Sangue vazou de sua boca, e ele ajoelhou-se em seguida. Sua visão encontrou-se turva; um zumbido ecoou violentamente em seus ouvidos, como se o mordesse.
Não conseguia mais pensar, apenas arfar sem controle enquanto gotas de sangue caíam de seus ouvidos e narinas. O sistema de jogo surgiu diante dele, com uma mensagem que apenas ele podia ver:
Sistema de Jogo
Cuidado! Seu corpo atingiu a exaustão. Continuar se esforçando pode te levar à morte.
Desapareceu logo depois, misturando-se com o vento. Saito soltou um Tsk! involuntário em reprovação, tentando levantar-se em seguida, mas seu corpo não o respondeu.

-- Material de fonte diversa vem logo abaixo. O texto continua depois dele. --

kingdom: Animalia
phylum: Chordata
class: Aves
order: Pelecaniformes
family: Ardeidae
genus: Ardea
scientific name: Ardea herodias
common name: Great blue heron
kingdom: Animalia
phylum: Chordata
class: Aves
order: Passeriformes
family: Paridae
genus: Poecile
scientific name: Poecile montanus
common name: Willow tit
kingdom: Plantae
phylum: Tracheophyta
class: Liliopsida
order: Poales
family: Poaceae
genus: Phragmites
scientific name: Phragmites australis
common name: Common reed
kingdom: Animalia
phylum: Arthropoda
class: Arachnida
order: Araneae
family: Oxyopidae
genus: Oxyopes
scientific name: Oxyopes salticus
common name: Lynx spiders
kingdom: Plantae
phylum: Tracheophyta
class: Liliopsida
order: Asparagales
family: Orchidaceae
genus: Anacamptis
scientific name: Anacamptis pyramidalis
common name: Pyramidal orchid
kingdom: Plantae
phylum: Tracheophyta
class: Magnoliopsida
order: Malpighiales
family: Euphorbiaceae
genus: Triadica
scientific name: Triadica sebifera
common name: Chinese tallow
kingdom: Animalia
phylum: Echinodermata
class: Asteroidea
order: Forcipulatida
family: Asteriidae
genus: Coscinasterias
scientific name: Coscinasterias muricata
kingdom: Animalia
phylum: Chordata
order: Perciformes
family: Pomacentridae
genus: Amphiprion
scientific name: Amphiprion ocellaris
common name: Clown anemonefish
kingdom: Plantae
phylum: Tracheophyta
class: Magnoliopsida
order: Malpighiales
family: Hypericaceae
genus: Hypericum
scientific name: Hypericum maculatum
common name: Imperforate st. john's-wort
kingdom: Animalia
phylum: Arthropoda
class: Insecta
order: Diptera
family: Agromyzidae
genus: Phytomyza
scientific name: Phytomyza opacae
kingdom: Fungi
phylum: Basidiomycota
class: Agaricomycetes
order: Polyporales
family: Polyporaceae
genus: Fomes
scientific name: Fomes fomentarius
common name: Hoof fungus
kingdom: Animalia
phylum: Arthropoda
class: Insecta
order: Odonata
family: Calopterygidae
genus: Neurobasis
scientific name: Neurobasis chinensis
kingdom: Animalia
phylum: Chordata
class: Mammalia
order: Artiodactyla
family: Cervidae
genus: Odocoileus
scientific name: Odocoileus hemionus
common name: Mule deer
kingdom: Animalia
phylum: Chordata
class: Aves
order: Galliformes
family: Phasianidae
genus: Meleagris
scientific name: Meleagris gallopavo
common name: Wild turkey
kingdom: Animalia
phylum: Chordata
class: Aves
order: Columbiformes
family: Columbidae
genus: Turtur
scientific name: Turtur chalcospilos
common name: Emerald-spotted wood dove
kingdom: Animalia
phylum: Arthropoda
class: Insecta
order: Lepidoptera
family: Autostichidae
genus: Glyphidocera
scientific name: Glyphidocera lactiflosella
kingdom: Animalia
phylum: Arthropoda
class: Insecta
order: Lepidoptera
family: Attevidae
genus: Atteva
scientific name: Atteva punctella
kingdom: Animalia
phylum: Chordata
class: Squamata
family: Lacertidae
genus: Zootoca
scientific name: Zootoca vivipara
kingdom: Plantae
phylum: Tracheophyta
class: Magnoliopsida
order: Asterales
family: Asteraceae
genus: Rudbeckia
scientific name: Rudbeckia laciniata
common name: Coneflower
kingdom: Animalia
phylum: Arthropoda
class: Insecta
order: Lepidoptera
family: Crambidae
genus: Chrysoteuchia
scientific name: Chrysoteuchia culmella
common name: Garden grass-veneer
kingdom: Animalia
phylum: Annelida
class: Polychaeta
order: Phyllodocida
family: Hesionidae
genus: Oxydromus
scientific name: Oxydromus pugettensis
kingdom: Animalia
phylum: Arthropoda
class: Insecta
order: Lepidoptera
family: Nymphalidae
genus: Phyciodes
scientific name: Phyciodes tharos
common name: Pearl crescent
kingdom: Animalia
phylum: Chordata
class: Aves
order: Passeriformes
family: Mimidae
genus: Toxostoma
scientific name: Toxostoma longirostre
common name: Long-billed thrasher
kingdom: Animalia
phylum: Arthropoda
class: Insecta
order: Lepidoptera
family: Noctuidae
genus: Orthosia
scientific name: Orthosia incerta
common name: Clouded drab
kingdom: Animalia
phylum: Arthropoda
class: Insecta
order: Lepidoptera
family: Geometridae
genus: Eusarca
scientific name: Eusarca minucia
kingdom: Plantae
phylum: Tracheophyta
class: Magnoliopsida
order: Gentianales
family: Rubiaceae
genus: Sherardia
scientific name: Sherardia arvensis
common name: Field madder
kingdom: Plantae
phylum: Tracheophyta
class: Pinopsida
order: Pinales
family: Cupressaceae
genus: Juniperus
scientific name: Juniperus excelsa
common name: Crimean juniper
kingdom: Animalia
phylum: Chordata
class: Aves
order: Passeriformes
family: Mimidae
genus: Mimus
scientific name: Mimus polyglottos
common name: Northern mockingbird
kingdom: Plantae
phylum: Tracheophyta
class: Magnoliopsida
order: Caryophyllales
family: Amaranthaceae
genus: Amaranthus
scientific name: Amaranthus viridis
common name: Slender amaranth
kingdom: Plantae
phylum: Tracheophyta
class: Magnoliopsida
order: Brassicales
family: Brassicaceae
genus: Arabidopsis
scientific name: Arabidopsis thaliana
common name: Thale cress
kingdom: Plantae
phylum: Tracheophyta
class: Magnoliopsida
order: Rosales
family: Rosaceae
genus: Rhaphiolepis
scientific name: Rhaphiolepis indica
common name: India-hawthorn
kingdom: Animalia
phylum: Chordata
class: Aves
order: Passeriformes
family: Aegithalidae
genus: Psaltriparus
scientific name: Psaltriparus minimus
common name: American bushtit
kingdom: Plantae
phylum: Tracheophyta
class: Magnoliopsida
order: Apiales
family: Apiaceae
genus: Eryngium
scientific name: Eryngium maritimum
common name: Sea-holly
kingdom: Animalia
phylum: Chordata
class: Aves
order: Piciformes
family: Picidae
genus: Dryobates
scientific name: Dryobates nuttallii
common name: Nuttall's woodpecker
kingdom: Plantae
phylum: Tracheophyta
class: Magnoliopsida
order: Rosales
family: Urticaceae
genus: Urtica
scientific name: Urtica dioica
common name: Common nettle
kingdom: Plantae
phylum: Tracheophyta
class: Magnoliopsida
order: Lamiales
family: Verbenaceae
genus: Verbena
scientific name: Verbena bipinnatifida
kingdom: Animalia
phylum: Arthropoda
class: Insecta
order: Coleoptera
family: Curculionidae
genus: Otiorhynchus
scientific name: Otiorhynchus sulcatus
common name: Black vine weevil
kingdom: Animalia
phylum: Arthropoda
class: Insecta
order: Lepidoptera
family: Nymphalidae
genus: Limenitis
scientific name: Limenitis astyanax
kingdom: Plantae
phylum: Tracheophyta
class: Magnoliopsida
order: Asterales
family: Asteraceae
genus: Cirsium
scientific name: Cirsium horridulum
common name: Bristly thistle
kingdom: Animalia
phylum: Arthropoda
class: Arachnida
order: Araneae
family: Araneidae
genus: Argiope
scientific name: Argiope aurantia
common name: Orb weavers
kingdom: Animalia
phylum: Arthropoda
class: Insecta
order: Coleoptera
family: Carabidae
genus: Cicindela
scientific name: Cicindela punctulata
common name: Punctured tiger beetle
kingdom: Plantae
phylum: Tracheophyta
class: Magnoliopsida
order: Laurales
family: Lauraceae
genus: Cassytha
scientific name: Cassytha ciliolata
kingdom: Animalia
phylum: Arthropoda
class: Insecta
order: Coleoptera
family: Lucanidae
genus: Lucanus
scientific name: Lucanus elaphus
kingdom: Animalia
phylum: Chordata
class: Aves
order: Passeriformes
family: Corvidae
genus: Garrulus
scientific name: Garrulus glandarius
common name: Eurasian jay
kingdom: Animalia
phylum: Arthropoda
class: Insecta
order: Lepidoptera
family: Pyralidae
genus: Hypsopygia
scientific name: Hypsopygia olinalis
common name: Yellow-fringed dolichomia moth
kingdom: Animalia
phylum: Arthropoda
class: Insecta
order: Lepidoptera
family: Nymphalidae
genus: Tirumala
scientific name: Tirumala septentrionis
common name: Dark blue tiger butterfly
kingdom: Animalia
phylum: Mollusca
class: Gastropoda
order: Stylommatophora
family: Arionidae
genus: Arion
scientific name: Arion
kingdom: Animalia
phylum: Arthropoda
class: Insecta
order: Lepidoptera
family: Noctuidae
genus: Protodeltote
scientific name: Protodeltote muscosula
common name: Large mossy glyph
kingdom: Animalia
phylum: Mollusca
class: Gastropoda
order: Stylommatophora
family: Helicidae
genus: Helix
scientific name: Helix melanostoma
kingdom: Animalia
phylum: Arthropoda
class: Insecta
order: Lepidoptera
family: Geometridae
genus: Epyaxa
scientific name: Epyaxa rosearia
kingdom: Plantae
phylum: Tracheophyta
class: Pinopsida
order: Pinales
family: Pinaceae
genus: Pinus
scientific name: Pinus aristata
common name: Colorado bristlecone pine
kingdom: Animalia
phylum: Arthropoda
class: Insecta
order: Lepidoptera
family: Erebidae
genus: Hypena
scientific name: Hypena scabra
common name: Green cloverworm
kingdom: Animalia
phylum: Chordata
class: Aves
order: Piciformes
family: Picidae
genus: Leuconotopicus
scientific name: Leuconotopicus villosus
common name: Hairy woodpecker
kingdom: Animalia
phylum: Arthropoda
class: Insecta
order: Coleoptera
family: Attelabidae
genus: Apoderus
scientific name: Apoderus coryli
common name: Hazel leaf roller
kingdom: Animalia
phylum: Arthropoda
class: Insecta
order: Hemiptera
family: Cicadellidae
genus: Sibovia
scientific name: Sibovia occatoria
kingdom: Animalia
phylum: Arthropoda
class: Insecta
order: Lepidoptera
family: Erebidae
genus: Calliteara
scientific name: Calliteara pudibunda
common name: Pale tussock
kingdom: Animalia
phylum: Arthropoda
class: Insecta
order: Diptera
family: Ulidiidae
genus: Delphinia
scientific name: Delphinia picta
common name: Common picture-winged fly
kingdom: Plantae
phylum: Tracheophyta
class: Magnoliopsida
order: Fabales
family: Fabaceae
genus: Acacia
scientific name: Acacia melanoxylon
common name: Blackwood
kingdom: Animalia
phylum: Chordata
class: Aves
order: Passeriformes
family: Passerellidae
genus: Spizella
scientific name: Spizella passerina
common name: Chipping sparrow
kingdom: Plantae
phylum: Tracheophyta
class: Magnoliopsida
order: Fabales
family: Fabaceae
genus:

O garoto ajoelhou-se ao seu lado, tocando suas costas e olhando-o com olhares preocupados. Saito sentiu suas costas serem tocadas e olhou para o lado, mas não conseguia enxergar com eficiência. O garoto perguntou:
— Tá tudo bem?
E isso foi o suficiente. Essa simples pergunta ecoou na mente de Saito, martelando em sua cabeça como uma criança impaciente e teimosa.
A dor começou a lhe causar alucinações. Ao olhar para o garoto, por um momento, viu em seus olhos o universo que habitava nos de Ônix.
Olhou para frente. Os olhos arregalados ainda o enganavam, iludindo-o com uma imagem de Ônix sendo enforcado pelo sistema que havia surgido.
Ba-dump… Esse foi o estalo necessário. Sua garganta, trêmula e seca, impediam-no de falar qualquer coisa; porém, seu desespero foi maior do que quaisquer amarras.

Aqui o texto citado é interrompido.